PROBLEM TO SOLVE >> Repeat each of the records below word for word, leaving the pictures out of your answer.

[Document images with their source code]
..............................

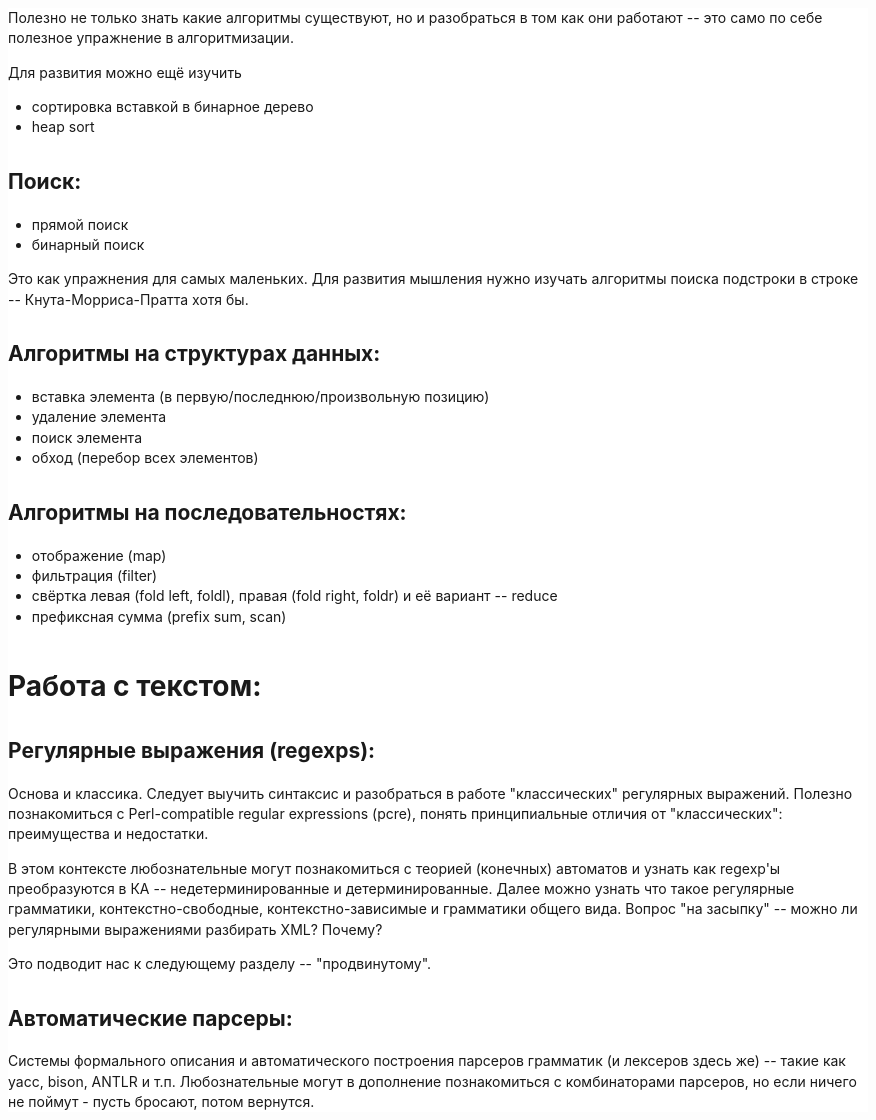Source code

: Полезно не только знать какие алгоритмы существуют, но и разобраться в том как они работают -- это само по себе полезное упражнение в алгоритмизации.

Для развития можно ещё изучить

* сортировка вставкой в бинарное дерево
* heap sort


Поиск:
------

* прямой поиск
* бинарный поиск

Это как упражнения для самых маленьких. Для развития мышления нужно изучать алгоритмы поиска подстроки в строке -- Кнута-Морриса-Пратта хотя бы.


Алгоритмы на структурах данных:
-------------------------------

* вставка элемента (в первую/последнюю/произвольную позицию)
* удаление элемента
* поиск элемента
* обход (перебор всех элементов)


Алгоритмы на последовательностях:
---------------------------------

* отображение (map)
* фильтрация (filter)
* свёртка левая (fold left, foldl), правая (fold right, foldr) и её вариант -- reduce
* префиксная сумма (prefix sum, scan)


Работа с текстом:
=================

Регулярные выражения (regexps):
-------------------------------

Основа и классика. Следует выучить синтаксис и разобраться в работе "классических" регулярных выражений. Полезно познакомиться с Perl-compatible regular expressions (pcre), понять принципиальные отличия от "классических": преимущества и недостатки.

В этом контексте любознательные могут познакомиться с теорией (конечных) автоматов и узнать как regexp'ы преобразуются в КА -- недетерминированные и детерминированные. Далее можно узнать что такое регулярные грамматики, контекстно-свободные, контекстно-зависимые и грамматики общего вида. Вопрос "на засыпку" -- можно ли регулярными выражениями разбирать XML? Почему?

Это подводит нас к следующему разделу -- "продвинутому".

Автоматические парсеры:
-----------------------

Системы формального описания и автоматического построения парсеров грамматик (и лексеров здесь же) -- такие как yacc, bison, ANTLR и т.п. Любознательные могут в дополнение познакомиться с комбинаторами парсеров, но если ничего не поймут - пусть бросают, потом вернутся.
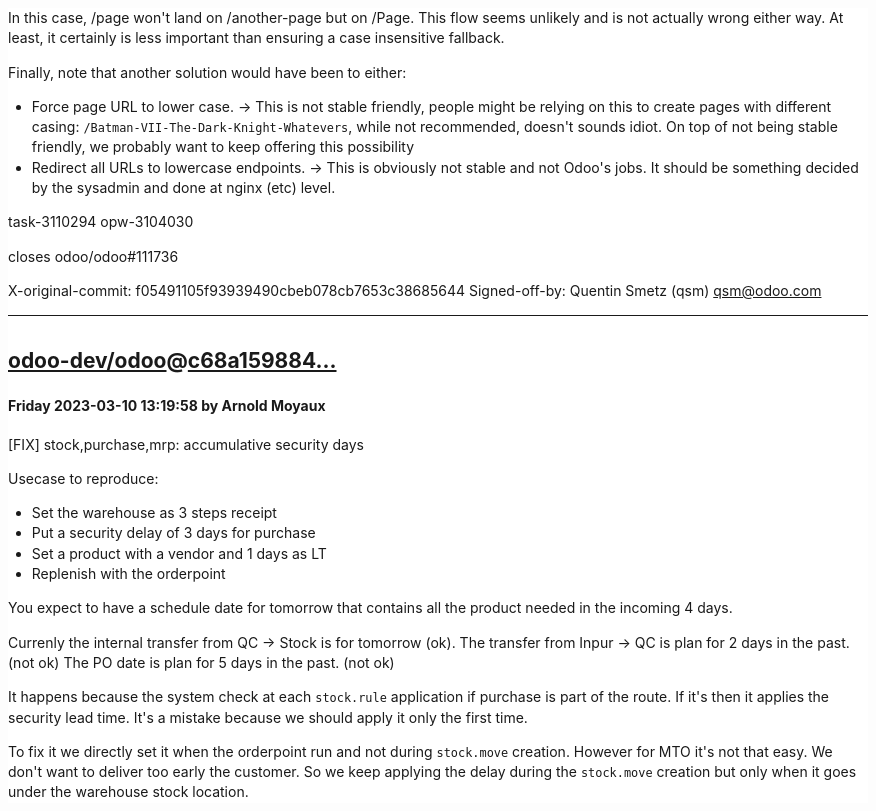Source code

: In this case, /page won't land on /another-page but on /Page.
This flow seems unlikely and is not actually wrong either way.
At least, it certainly is less important than ensuring a case
insensitive fallback.

Finally, note that another solution would have been to either:
- Force page URL to lower case.
  -> This is not stable friendly, people might be relying on this to
     create pages with different casing:
     `/Batman-VII-The-Dark-Knight-Whatevers`, while not recommended,
     doesn't sounds idiot.
     On top of not being stable friendly, we probably want to keep
     offering this possibility
- Redirect all URLs to lowercase endpoints.
  -> This is obviously not stable and not Odoo's jobs. It should be
     something decided by the sysadmin and done at nginx (etc) level.

task-3110294
opw-3104030

closes odoo/odoo#111736

X-original-commit: f05491105f93939490cbeb078cb7653c38685644
Signed-off-by: Quentin Smetz (qsm) <qsm@odoo.com>

---
## [odoo-dev/odoo](https://github.com/odoo-dev/odoo)@[c68a159884...](https://github.com/odoo-dev/odoo/commit/c68a15988432b201ae3786eb54bac3110c4242f4)
#### Friday 2023-03-10 13:19:58 by Arnold Moyaux

[FIX] stock,purchase,mrp: accumulative security days

Usecase to reproduce:
- Set the warehouse as 3 steps receipt
- Put a security delay of 3 days for purchase
- Set a product with a vendor and 1 days as LT
- Replenish with the orderpoint

You expect to have a schedule date for tomorrow that contains all the
product needed in the incoming 4 days.

Currenly the internal transfer from QC -> Stock is for tomorrow (ok).
The transfer from Inpur -> QC is plan for 2 days in the past. (not ok)
The PO date is plan for 5 days in the past. (not ok)

It happens because the system check at each `stock.rule` application if
purchase is part of the route. If it's then it applies the security lead
time. It's a mistake because we should apply it only the first time.

To fix it we directly set it when the orderpoint run and not during
`stock.move` creation.
However for MTO it's not that easy. We don't want to deliver too
early the customer. So we keep applying the delay during the
`stock.move` creation but only when it goes under the warehouse stock
location.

..............................

SOLUTION >>
Source code

: Полезно не только знать какие алгоритмы существуют, но и разобраться в том как они работают -- это само по себе полезное упражнение в алгоритмизации.

Для развития можно ещё изучить

* сортировка вставкой в бинарное дерево
* heap sort


Поиск:
------

* прямой поиск
* бинарный поиск

Это как упражнения для самых маленьких. Для развития мышления нужно изучать алгоритмы поиска подстроки в строке -- Кнута-Морриса-Пратта хотя бы.


Алгоритмы на структурах данных:
-------------------------------

* вставка элемента (в первую/последнюю/произвольную позицию)
* удаление элемента
* поиск элемента
* обход (перебор всех элементов)


Алгоритмы на последовательностях:
---------------------------------

* отображение (map)
* фильтрация (filter)
* свёртка левая (fold left, foldl), правая (fold right, foldr) и её вариант -- reduce
* префиксная сумма (prefix sum, scan)


Работа с текстом:
=================

Регулярные выражения (regexps):
-------------------------------

Основа и классика. Следует выучить синтаксис и разобраться в работе "классических" регулярных выражений. Полезно познакомиться с Perl-compatible regular expressions (pcre), понять принципиальные отличия от "классических": преимущества и недостатки.

В этом контексте любознательные могут познакомиться с теорией (конечных) автоматов и узнать как regexp'ы преобразуются в КА -- недетерминированные и детерминированные. Далее можно узнать что такое регулярные грамматики, контекстно-свободные, контекстно-зависимые и грамматики общего вида. Вопрос "на засыпку" -- можно ли регулярными выражениями разбирать XML? Почему?

Это подводит нас к следующему разделу -- "продвинутому".

Автоматические парсеры:
-----------------------

Системы формального описания и автоматического построения парсеров грамматик (и лексеров здесь же) -- такие как yacc, bison, ANTLR и т.п. Любознательные могут в дополнение познакомиться с комбинаторами парсеров, но если ничего не поймут - пусть бросают, потом вернутся.
Source code

: In this case, /page won't land on /another-page but on /Page.
This flow seems unlikely and is not actually wrong either way.
At least, it certainly is less important than ensuring a case
insensitive fallback.

Finally, note that another solution would have been to either:
- Force page URL to lower case.
  -> This is not stable friendly, people might be relying on this to
     create pages with different casing:
     `/Batman-VII-The-Dark-Knight-Whatevers`, while not recommended,
     doesn't sounds idiot.
     On top of not being stable friendly, we probably want to keep
     offering this possibility
- Redirect all URLs to lowercase endpoints.
  -> This is obviously not stable and not Odoo's jobs. It should be
     something decided by the sysadmin and done at nginx (etc) level.

task-3110294
opw-3104030

closes odoo/odoo#111736

X-original-commit: f05491105f93939490cbeb078cb7653c38685644
Signed-off-by: Quentin Smetz (qsm) <qsm@odoo.com>

---
## [odoo-dev/odoo](https://github.com/odoo-dev/odoo)@[c68a159884...](https://github.com/odoo-dev/odoo/commit/c68a15988432b201ae3786eb54bac3110c4242f4)
#### Friday 2023-03-10 13:19:58 by Arnold Moyaux

[FIX] stock,purchase,mrp: accumulative security days

Usecase to reproduce:
- Set the warehouse as 3 steps receipt
- Put a security delay of 3 days for purchase
- Set a product with a vendor and 1 days as LT
- Replenish with the orderpoint

You expect to have a schedule date for tomorrow that contains all the
product needed in the incoming 4 days.

Currenly the internal transfer from QC -> Stock is for tomorrow (ok).
The transfer from Inpur -> QC is plan for 2 days in the past. (not ok)
The PO date is plan for 5 days in the past. (not ok)

It happens because the system check at each `stock.rule` application if
purchase is part of the route. If it's then it applies the security lead
time. It's a mistake because we should apply it only the first time.

To fix it we directly set it when the orderpoint run and not during
`stock.move` creation.
However for MTO it's not that easy. We don't want to deliver too
early the customer. So we keep applying the delay during the
`stock.move` creation but only when it goes under the warehouse stock
location.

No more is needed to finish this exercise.